## Document passage
****************************************

2. to involve as a condition or accompaniment: Injury connotes pain.

–verb (used without object)

3. to have significance only by association, as with another word: Adjectives can only connote, nouns can denote.

Since we met, my hubby has had this annoying habit of correcting my bad grammer. As the years pass it has become one of those things that is annoying, but we laugh about it. I know he does it without thinking and it is not done in some elitist way, but out of habit.

When we had been dating about a month, it was time for Christmas shopping. This is a panicky situation when you are newly dating because you don’t want to get diamond earrings when you gave a new cozy for his beer. So the hubby started a conversation about how we should approach the upcoming holiday.

He said, “So what are the expectations, ettiquette or mores for how we are going to approach Christmas gifts?”

 I said, “What the heck are mores.” He said, “You know mores- like what is expected, norms, customs.”

I said, “Whatever smarty, I would have phrased it, how much do you want to spend on each other for Christmas?”

There were a few times after that where he would use some big word and I would mock him and we would laugh, but as time went on I began to dumb him down to my level of speech. It is something I take great pride in.

Lately though I think he has been subscribing to some daily dictionary email or something because the big words are creeping back into his vocabulary. Yesterday on the way home from church the hubby used the word connote in a sentence. I lovingly corrected him by saying, “sweety the word is denote.”  A heated argument loving discussion insued whereby each of us were trying to prove our superior vocabulary skills and various bets were made as to who was right. We tried to really argue about this, but truth be told we couldn’t stop giggling at each other.

Let me digress for just a moment and say that my hubby also has a bad habit of being a bit of a backseat driver when it comes to anyone who he thinks might be risking the safety of those in the car (I swear he has a whole host of wonderful qualities too, they just don’t seem to be being highlighted in this particular post, but in case you think I am being hard on him, please see here)

Anyway, the hubby, determined not to lose this battle, pulls out his trusty Blackberry to surf the internet for a site that will prove connote is in fact a word. He swears that we were stopped at a light during the surfing, but I remember it differently. Of course, he was right.

Don’t you worry ’bout me, I had my sweet revenge. Lily, who witnessed the whole interaction sticks up for her mommy and says in all seriousness, “Daddy, the word is denote.” Then she sings a song about how it is denote not connote all the way home. A good vocabulary lesson had by all.

****************************************

## Provided data
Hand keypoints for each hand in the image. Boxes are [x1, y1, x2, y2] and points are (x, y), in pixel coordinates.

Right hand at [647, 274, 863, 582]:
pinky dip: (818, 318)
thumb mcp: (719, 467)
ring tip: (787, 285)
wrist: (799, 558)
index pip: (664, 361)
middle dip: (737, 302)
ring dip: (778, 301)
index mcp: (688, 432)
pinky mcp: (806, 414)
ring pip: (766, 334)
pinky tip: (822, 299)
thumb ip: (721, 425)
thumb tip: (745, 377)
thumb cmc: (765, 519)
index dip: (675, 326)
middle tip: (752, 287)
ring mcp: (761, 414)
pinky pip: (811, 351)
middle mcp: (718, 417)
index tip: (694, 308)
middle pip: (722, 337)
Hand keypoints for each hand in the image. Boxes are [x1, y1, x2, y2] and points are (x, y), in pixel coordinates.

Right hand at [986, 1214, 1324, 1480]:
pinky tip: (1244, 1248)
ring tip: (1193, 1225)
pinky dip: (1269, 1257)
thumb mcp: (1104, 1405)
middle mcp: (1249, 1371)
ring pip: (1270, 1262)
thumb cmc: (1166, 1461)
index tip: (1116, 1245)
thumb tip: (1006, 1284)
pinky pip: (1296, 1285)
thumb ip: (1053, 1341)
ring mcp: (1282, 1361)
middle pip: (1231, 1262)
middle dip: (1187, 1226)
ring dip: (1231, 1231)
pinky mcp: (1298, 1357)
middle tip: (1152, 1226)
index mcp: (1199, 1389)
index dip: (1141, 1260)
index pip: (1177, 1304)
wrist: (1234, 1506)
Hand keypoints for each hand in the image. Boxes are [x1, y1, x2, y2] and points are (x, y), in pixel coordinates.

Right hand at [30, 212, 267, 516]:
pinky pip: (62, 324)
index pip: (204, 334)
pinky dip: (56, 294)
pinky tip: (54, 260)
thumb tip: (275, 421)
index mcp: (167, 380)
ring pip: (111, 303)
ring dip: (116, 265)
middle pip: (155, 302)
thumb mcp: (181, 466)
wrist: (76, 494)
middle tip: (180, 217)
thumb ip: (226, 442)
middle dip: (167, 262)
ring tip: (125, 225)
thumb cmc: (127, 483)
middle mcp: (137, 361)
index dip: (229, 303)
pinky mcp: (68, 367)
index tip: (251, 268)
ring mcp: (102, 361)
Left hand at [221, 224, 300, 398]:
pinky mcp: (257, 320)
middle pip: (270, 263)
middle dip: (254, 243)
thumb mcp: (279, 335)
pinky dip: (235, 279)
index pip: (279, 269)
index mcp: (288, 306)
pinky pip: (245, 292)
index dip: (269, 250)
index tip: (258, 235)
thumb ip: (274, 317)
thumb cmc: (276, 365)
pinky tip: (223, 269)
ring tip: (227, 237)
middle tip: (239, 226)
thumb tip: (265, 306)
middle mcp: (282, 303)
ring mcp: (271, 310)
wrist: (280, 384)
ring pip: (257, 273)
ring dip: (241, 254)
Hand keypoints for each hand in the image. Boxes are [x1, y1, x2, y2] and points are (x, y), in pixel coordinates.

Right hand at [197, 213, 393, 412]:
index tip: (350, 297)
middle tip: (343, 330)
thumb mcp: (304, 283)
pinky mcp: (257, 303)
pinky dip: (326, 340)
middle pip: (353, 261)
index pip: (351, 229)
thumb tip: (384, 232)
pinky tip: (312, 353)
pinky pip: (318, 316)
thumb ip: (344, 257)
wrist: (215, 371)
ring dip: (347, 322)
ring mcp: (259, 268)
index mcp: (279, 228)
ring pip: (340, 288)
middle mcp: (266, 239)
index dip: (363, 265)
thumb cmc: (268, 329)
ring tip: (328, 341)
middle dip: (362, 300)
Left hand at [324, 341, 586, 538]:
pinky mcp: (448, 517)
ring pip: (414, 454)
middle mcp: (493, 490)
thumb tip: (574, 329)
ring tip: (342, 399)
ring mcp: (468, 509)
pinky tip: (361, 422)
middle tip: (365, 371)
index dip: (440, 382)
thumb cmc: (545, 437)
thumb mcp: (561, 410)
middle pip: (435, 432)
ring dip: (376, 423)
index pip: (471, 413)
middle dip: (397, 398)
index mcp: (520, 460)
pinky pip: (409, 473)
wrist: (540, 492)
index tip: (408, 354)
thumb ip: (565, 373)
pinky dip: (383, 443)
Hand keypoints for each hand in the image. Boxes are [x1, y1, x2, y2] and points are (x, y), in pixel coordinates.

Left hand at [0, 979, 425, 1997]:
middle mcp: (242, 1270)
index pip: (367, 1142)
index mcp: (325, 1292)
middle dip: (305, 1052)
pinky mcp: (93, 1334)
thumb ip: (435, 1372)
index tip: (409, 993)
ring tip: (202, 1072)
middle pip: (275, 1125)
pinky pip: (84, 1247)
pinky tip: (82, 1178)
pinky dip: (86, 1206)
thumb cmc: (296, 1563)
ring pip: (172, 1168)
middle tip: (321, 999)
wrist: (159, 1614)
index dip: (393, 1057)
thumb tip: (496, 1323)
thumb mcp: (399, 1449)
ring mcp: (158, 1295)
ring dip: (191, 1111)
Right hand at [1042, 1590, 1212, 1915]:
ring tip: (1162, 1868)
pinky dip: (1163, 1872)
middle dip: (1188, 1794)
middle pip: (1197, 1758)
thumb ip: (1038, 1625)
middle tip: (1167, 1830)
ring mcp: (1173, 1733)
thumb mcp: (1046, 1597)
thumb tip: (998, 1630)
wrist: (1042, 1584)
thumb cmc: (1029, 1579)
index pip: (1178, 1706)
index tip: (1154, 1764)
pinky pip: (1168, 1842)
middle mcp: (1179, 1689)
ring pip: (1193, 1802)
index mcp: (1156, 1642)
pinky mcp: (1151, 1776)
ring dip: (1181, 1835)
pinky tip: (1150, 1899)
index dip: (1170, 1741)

****************************************

## Exercises to complete
A: Answer these questions from the post about the connote and denote argument:
(i) What example sentence illustrates the sense "to involve as a condition or accompaniment"?
(ii) How long had the couple been dating when the conversation about Christmas gifts came up?
(iii) What device did the husband use to look up whether connote is a word?
B: Decide whether each statement agrees with the post about the connote and denote argument, and support each answer with a quotation from it:
(i) The husband corrects grammar in an elitist way.
(ii) The husband was right that connote is a word.
(iii) Lily sided with her father in the argument.
C: Continue the post about the connote and denote argument from the point where it stops.
The rows have nothing to do with the text.

## Exercise responses
A:
(i) "Injury connotes pain."
(ii) About a month.
(iii) His Blackberry.

B:
(i) No: "it is not done in some elitist way, but out of habit."
(ii) Yes: "Of course, he was right."
(iii) No: "Lily, who witnessed the whole interaction sticks up for her mommy."

C:
Comments

  1. The Worse Half says:

    Didn’t you mean to say ensued? Insued isn’t a word. Try putting it in Google. It will say, “Don’t you mean ensued?”

  2. You’re married to one of “those” as well. My sweet loving husband has been correcting me for years!! His favorite word to use is accoutrements. When he first used this word years ago, I had no idea what that was. And he enjoyed this fact, so accoutrements gets used a lot around here. I think my husband actually looks for crazy words to use to confuse me. I’m sure he doesn’t do this to make me feel dumb (although it does), he just likes to feel smart. He’s a member of Mensa, isn’t that enough!!!

    Blessings,
    Georgia Mom

  3. Brad does this all the time to me too. He always appologizes though and says, “Sorry, ya know, I’m a walking SAT verbal alert.”

  4. In situations like this, much like Lily, I like to sing the “I was right song”. It goes like this: “I was right and you were wrong! I’m gonna sing the ‘I was right’ song!”
    Sing it to any tune you like. It’s dee-lightful!

  5. That is hillarious! My friend’s husband fancies himself a grammar expert and corrects her too.

    Unfortunately(in this situation anyway) he is also an attorney so no matter what, he is ‘right’ even if it involves some sort of obscure technicality.

    I enjoy using the word ‘nauseous’ when I should use ‘nauseated’ around him, because that is the one that really sets him off.

    If your husband is picky about punctuation, he would probably like the book, “Eats, Shoots and Leaves” by Lynne Truss. You would think a book about commas would be excruciating, but it’s actually very funny.

  6. canearl says:

    You guys are so funny- I can see why you married each other :).